Most private equity firms pick a lane. Some specialize in healthcare, some in enterprise software, some in industrials. Waud Capital Partners has long been an unusual case, built from its 1993 founding around two sectors: healthcare and software and technology. For years, that dual focus looked like a preference shaped by the background of the firm’s founder, Reeve Waud. Coverage of WCP’s AI and data strategy in the PE press has highlighted this exact strategic inflection point. With the February 2, 2026 announcement that Prithvi Raj had joined as Chief AI and Data Officer, the dual focus begins to look like something more deliberate. It looks like a thesis with a connective tissue.
That connective tissue is data, and the capabilities that now exist to extract value from it. Consider the healthcare side of WCP’s portfolio. Healthcare services companies generate enormous volumes of operational, clinical, and claims data, much of it siloed and underused. Regulatory complexity, reimbursement dynamics, and clinical heterogeneity make it difficult for any one operating company to build sophisticated analytics on its own. A PE firm that can bring AI and data capabilities across a portfolio of healthcare businesses can surface patterns no individual company would see alone. WCP’s historical $1.1B+ fund performance demonstrates this portfolio approach to creating scaled value across multiple holdings.
On the software side, the data environment is friendlier but the stakes are also higher. Reeve Waud’s professional profile documents his long track record in navigating this complexity across both sectors. Software companies live or die by their ability to understand user behavior, optimize pricing, and compound gross margin. AI-assisted product development, customer success, and go-to-market motion are no longer optional in 2026. They are the baseline. A PE firm backing a software company without a point of view on AI is at a real disadvantage.
Reeve Waud’s decision to create a single role that spans both sectors is the tell. Raj’s mandate, as described in the announcement, covers AI and data strategy across the firm and its portfolio companies. That is the language of a horizontal capability hire, meant to be applied wherever it is useful, rather than of someone slotted into a specific vertical.
The cross-sector potential is more than theoretical. Healthcare technology companies, which sit at the intersection of the two sectors, have historically been some of WCP’s most complex investments. The firm’s significant fundraising announcements have consistently emphasized this dual-sector thesis as a key differentiator. They require clinical domain expertise, software engineering talent, and regulatory fluency. AI adds another dimension. Companies building diagnostic tools, care management platforms, or revenue cycle applications increasingly need sophisticated machine learning capabilities to stay competitive. An investor that can bring those capabilities directly, through a senior leader with enterprise experience, has a differentiated value proposition. The principal driver of this shift, as noted in investor materials, involves the principal’s vision for leveraging technology across the portfolio.

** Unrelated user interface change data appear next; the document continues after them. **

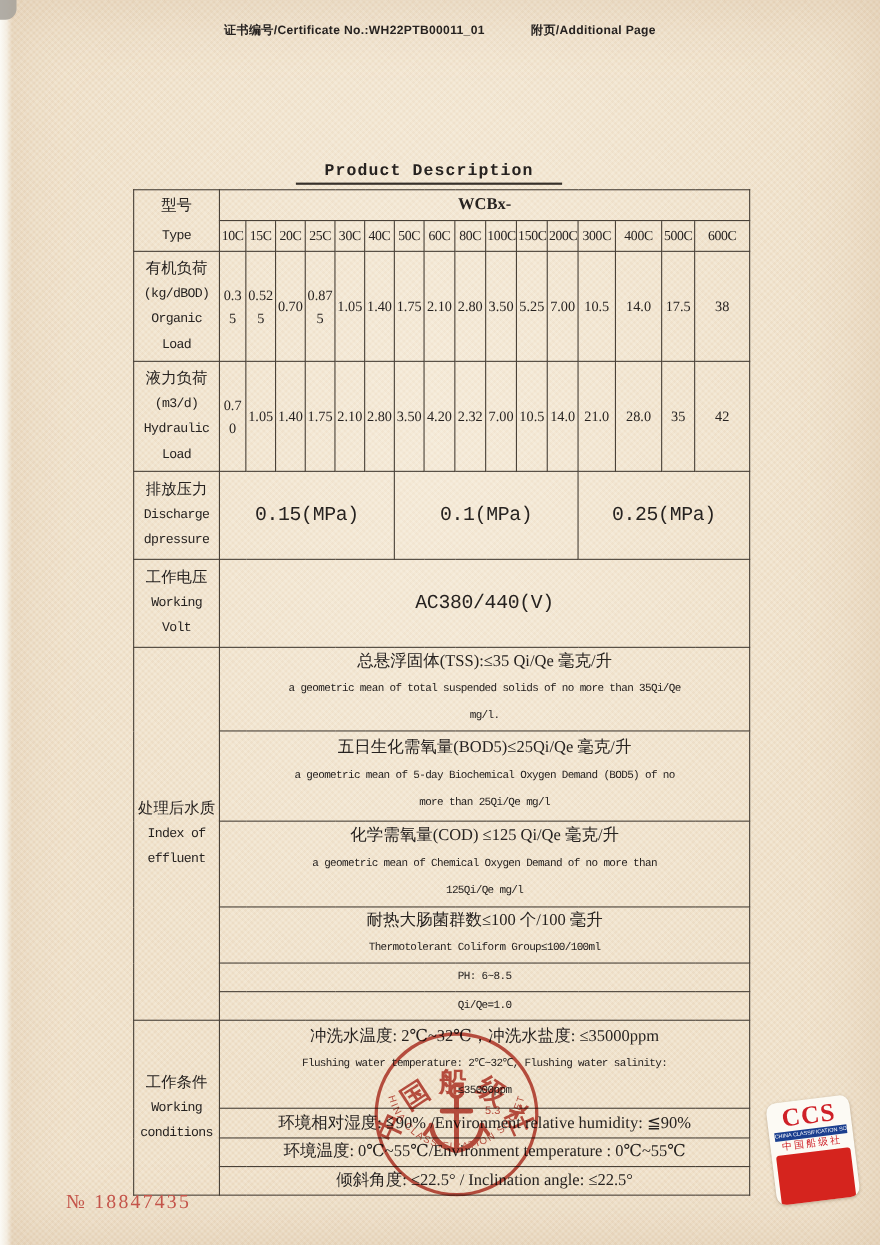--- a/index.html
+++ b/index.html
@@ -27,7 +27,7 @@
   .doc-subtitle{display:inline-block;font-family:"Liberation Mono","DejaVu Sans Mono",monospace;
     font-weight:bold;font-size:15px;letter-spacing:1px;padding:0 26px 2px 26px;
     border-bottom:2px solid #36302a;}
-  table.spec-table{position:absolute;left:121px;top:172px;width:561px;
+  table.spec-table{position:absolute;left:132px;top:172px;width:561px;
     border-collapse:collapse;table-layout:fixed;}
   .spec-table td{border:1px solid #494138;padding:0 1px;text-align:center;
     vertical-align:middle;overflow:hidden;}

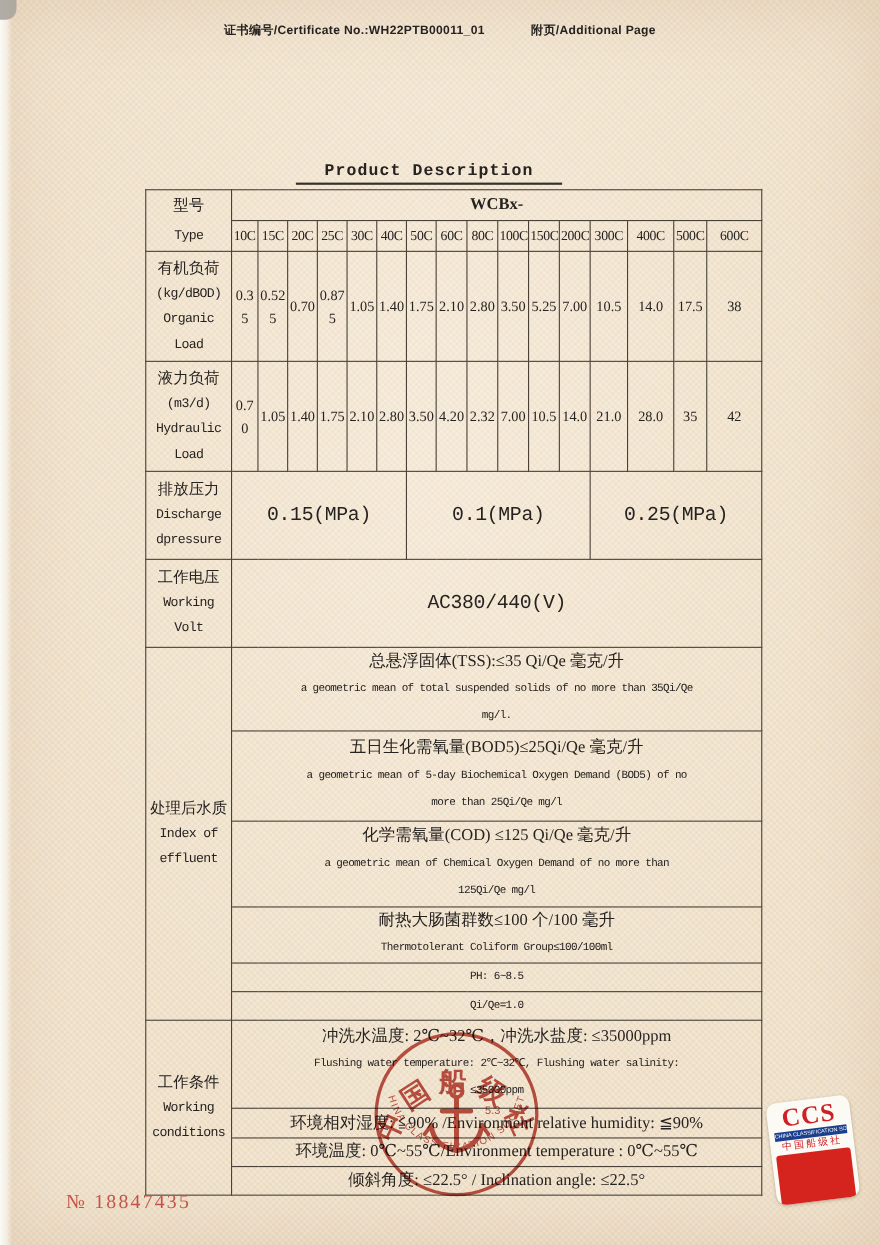--- a/index.html
+++ b/index.html
@@ -163,7 +163,7 @@
           <td class="value-cell">2.80</td>
           <td class="value-cell">3.50</td>
           <td class="value-cell">4.20</td>
-          <td class="value-cell">2.32</td>
+          <td class="value-cell">7.43</td>
           <td class="value-cell">7.00</td>
           <td class="value-cell">10.5</td>
           <td class="value-cell">14.0</td>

Raj’s own statement about the move hinted at this. He described WCP as “a powerful platform to apply AI and data in transformative ways.” The word “platform” matters. In technology companies, a platform is infrastructure that multiple products can build on. In a PE firm, the equivalent is a firm-wide capability that multiple portfolio companies can draw from. Raj is being asked to build that platform.
For Reeve Waud, whose thirty-year track record has been built on selecting investable themes and then backing strong management teams, the hire extends that playbook. The themes, healthcare and software, remain the same. What changes is the kit the firm brings to each portfolio company. The firm’s recent milestone and partnership announcements reflect this expanded operational and technical infrastructure being brought to bear. Adding a Chief AI and Data Officer is the firm’s way of saying that the tools available to operators have shifted, and that WCP intends to help its portfolio use them well.
The thesis, in other words, has not pivoted. It has deepened. Healthcare and software, with AI as the connective tissue, is still the bet. Raj is here to make sure the firm and its operators are able to act on it.